» **Work required**: Please render every line of the listing below as a Markdown table with two columns, Row and Line. Put the row number under Row and the line under Line, and leave out any blank lines.

» **Supplied entries**:

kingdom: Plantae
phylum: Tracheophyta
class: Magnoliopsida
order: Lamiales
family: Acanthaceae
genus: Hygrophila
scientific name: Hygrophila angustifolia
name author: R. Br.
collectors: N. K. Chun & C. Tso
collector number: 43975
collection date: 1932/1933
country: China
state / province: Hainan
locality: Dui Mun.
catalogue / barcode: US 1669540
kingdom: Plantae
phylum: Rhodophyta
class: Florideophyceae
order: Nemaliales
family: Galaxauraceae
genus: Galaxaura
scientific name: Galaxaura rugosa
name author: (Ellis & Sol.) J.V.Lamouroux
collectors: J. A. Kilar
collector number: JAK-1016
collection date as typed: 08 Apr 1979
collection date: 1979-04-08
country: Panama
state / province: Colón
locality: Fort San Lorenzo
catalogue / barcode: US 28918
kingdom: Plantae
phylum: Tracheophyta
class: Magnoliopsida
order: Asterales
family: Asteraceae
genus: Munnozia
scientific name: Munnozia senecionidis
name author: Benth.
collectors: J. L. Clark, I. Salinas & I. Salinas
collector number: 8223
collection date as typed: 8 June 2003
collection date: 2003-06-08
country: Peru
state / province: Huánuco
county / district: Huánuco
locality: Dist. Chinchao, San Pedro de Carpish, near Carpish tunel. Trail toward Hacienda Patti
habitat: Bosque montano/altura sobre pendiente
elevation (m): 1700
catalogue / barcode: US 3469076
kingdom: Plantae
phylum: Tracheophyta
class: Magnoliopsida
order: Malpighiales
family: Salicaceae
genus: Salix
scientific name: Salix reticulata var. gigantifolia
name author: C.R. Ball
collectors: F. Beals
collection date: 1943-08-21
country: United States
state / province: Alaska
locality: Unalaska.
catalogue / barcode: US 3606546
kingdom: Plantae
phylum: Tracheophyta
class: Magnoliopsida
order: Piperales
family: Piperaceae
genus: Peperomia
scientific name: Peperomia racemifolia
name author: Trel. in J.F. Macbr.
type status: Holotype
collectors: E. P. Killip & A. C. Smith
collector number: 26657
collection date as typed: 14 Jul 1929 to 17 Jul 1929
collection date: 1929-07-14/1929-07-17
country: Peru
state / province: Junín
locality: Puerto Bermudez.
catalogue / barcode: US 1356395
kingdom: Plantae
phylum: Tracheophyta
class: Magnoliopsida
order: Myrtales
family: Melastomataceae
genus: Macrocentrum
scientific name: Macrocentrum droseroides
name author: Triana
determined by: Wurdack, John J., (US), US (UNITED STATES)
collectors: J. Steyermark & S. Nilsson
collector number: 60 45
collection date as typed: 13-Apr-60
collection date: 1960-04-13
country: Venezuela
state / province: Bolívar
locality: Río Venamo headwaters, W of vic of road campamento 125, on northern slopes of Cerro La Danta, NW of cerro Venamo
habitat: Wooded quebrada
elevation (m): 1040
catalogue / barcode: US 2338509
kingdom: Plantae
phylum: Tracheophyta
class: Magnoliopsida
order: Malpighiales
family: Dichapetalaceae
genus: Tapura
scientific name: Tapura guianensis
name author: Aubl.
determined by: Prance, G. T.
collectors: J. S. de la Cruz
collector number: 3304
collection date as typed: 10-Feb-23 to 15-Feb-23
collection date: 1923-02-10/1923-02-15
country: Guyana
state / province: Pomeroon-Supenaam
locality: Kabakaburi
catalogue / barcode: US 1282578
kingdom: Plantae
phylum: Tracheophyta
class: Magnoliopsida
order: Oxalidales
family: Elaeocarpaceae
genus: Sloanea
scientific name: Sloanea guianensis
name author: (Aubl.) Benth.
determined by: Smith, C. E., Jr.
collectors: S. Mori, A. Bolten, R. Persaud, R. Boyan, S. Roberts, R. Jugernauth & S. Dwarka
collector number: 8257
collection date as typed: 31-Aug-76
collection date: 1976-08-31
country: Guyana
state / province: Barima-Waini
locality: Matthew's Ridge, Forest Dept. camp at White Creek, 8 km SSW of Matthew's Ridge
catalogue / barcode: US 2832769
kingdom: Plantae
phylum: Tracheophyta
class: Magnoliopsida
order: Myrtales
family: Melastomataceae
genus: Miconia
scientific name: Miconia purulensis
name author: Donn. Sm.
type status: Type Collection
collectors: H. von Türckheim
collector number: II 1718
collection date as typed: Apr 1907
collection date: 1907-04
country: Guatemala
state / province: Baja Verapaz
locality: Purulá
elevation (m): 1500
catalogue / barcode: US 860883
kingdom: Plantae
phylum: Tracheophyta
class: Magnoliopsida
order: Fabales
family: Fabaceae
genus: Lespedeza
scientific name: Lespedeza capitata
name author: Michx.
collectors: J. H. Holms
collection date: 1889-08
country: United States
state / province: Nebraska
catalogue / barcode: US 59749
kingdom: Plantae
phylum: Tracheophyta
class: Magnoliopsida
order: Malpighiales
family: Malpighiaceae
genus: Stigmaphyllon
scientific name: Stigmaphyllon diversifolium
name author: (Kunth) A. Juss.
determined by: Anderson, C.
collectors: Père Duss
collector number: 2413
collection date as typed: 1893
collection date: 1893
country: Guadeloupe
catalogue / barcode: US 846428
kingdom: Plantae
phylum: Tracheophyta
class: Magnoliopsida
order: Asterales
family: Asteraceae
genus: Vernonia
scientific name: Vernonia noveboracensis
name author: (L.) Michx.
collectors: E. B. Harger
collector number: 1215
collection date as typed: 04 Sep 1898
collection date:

» **Full response**:
| Row | Line |
|---|---|
| 1 | kingdom: Plantae |
| 2 | phylum: Tracheophyta |
| 3 | class: Magnoliopsida |
| 4 | order: Lamiales |
| 5 | family: Acanthaceae |
| 6 | genus: Hygrophila |
| 7 | scientific name: Hygrophila angustifolia |
| 8 | name author: R. Br. |
| 9 | collectors: N. K. Chun & C. Tso |
| 10 | collector number: 43975 |
| 11 | collection date: 1932/1933 |
| 12 | country: China |
| 13 | state / province: Hainan |
| 14 | locality: Dui Mun. |
| 15 | catalogue / barcode: US 1669540 |
| 16 | kingdom: Plantae |
| 17 | phylum: Rhodophyta |
| 18 | class: Florideophyceae |
| 19 | order: Nemaliales |
| 20 | family: Galaxauraceae |
| 21 | genus: Galaxaura |
| 22 | scientific name: Galaxaura rugosa |
| 23 | name author: (Ellis & Sol.) J.V.Lamouroux |
| 24 | collectors: J. A. Kilar |
| 25 | collector number: JAK-1016 |
| 26 | collection date as typed: 08 Apr 1979 |
| 27 | collection date: 1979-04-08 |
| 28 | country: Panama |
| 29 | state / province: Colón |
| 30 | locality: Fort San Lorenzo |
| 31 | catalogue / barcode: US 28918 |
| 32 | kingdom: Plantae |
| 33 | phylum: Tracheophyta |
| 34 | class: Magnoliopsida |
| 35 | order: Asterales |
| 36 | family: Asteraceae |
| 37 | genus: Munnozia |
| 38 | scientific name: Munnozia senecionidis |
| 39 | name author: Benth. |
| 40 | collectors: J. L. Clark, I. Salinas & I. Salinas |
| 41 | collector number: 8223 |
| 42 | collection date as typed: 8 June 2003 |
| 43 | collection date: 2003-06-08 |
| 44 | country: Peru |
| 45 | state / province: Huánuco |
| 46 | county / district: Huánuco |
| 47 | locality: Dist. Chinchao, San Pedro de Carpish, near Carpish tunel. Trail toward Hacienda Patti |
| 48 | habitat: Bosque montano/altura sobre pendiente |
| 49 | elevation (m): 1700 |
| 50 | catalogue / barcode: US 3469076 |
| 51 | kingdom: Plantae |
| 52 | phylum: Tracheophyta |
| 53 | class: Magnoliopsida |
| 54 | order: Malpighiales |
| 55 | family: Salicaceae |
| 56 | genus: Salix |
| 57 | scientific name: Salix reticulata var. gigantifolia |
| 58 | name author: C.R. Ball |
| 59 | collectors: F. Beals |
| 60 | collection date: 1943-08-21 |
| 61 | country: United States |
| 62 | state / province: Alaska |
| 63 | locality: Unalaska. |
| 64 | catalogue / barcode: US 3606546 |
| 65 | kingdom: Plantae |
| 66 | phylum: Tracheophyta |
| 67 | class: Magnoliopsida |
| 68 | order: Piperales |
| 69 | family: Piperaceae |
| 70 | genus: Peperomia |
| 71 | scientific name: Peperomia racemifolia |
| 72 | name author: Trel. in J.F. Macbr. |
| 73 | type status: Holotype |
| 74 | collectors: E. P. Killip & A. C. Smith |
| 75 | collector number: 26657 |
| 76 | collection date as typed: 14 Jul 1929 to 17 Jul 1929 |
| 77 | collection date: 1929-07-14/1929-07-17 |
| 78 | country: Peru |
| 79 | state / province: Junín |
| 80 | locality: Puerto Bermudez. |
| 81 | catalogue / barcode: US 1356395 |
| 82 | kingdom: Plantae |
| 83 | phylum: Tracheophyta |
| 84 | class: Magnoliopsida |
| 85 | order: Myrtales |
| 86 | family: Melastomataceae |
| 87 | genus: Macrocentrum |
| 88 | scientific name: Macrocentrum droseroides |
| 89 | name author: Triana |
| 90 | determined by: Wurdack, John J., (US), US (UNITED STATES) |
| 91 | collectors: J. Steyermark & S. Nilsson |
| 92 | collector number: 60 45 |
| 93 | collection date as typed: 13-Apr-60 |
| 94 | collection date: 1960-04-13 |
| 95 | country: Venezuela |
| 96 | state / province: Bolívar |
| 97 | locality: Río Venamo headwaters, W of vic of road campamento 125, on northern slopes of Cerro La Danta, NW of cerro Venamo |
| 98 | habitat: Wooded quebrada |
| 99 | elevation (m): 1040 |
| 100 | catalogue / barcode: US 2338509 |
| 101 | kingdom: Plantae |
| 102 | phylum: Tracheophyta |
| 103 | class: Magnoliopsida |
| 104 | order: Malpighiales |
| 105 | family: Dichapetalaceae |
| 106 | genus: Tapura |
| 107 | scientific name: Tapura guianensis |
| 108 | name author: Aubl. |
| 109 | determined by: Prance, G. T. |
| 110 | collectors: J. S. de la Cruz |
| 111 | collector number: 3304 |
| 112 | collection date as typed: 10-Feb-23 to 15-Feb-23 |
| 113 | collection date: 1923-02-10/1923-02-15 |
| 114 | country: Guyana |
| 115 | state / province: Pomeroon-Supenaam |
| 116 | locality: Kabakaburi |
| 117 | catalogue / barcode: US 1282578 |
| 118 | kingdom: Plantae |
| 119 | phylum: Tracheophyta |
| 120 | class: Magnoliopsida |
| 121 | order: Oxalidales |
| 122 | family: Elaeocarpaceae |
| 123 | genus: Sloanea |
| 124 | scientific name: Sloanea guianensis |
| 125 | name author: (Aubl.) Benth. |
| 126 | determined by: Smith, C. E., Jr. |
| 127 | collectors: S. Mori, A. Bolten, R. Persaud, R. Boyan, S. Roberts, R. Jugernauth & S. Dwarka |
| 128 | collector number: 8257 |
| 129 | collection date as typed: 31-Aug-76 |
| 130 | collection date: 1976-08-31 |
| 131 | country: Guyana |
| 132 | state / province: Barima-Waini |
| 133 | locality: Matthew's Ridge, Forest Dept. camp at White Creek, 8 km SSW of Matthew's Ridge |
| 134 | catalogue / barcode: US 2832769 |
| 135 | kingdom: Plantae |
| 136 | phylum: Tracheophyta |
| 137 | class: Magnoliopsida |
| 138 | order: Myrtales |
| 139 | family: Melastomataceae |
| 140 | genus: Miconia |
| 141 | scientific name: Miconia purulensis |
| 142 | name author: Donn. Sm. |
| 143 | type status: Type Collection |
| 144 | collectors: H. von Türckheim |
| 145 | collector number: II 1718 |
| 146 | collection date as typed: Apr 1907 |
| 147 | collection date: 1907-04 |
| 148 | country: Guatemala |
| 149 | state / province: Baja Verapaz |
| 150 | locality: Purulá |
| 151 | elevation (m): 1500 |
| 152 | catalogue / barcode: US 860883 |
| 153 | kingdom: Plantae |
| 154 | phylum: Tracheophyta |
| 155 | class: Magnoliopsida |
| 156 | order: Fabales |
| 157 | family: Fabaceae |
| 158 | genus: Lespedeza |
| 159 | scientific name: Lespedeza capitata |
| 160 | name author: Michx. |
| 161 | collectors: J. H. Holms |
| 162 | collection date: 1889-08 |
| 163 | country: United States |
| 164 | state / province: Nebraska |
| 165 | catalogue / barcode: US 59749 |
| 166 | kingdom: Plantae |
| 167 | phylum: Tracheophyta |
| 168 | class: Magnoliopsida |
| 169 | order: Malpighiales |
| 170 | family: Malpighiaceae |
| 171 | genus: Stigmaphyllon |
| 172 | scientific name: Stigmaphyllon diversifolium |
| 173 | name author: (Kunth) A. Juss. |
| 174 | determined by: Anderson, C. |
| 175 | collectors: Père Duss |
| 176 | collector number: 2413 |
| 177 | collection date as typed: 1893 |
| 178 | collection date: 1893 |
| 179 | country: Guadeloupe |
| 180 | catalogue / barcode: US 846428 |
| 181 | kingdom: Plantae |
| 182 | phylum: Tracheophyta |
| 183 | class: Magnoliopsida |
| 184 | order: Asterales |
| 185 | family: Asteraceae |
| 186 | genus: Vernonia |
| 187 | scientific name: Vernonia noveboracensis |
| 188 | name author: (L.) Michx. |
| 189 | collectors: E. B. Harger |
| 190 | collector number: 1215 |
| 191 | collection date as typed: 04 Sep 1898 |
| 192 | collection date: |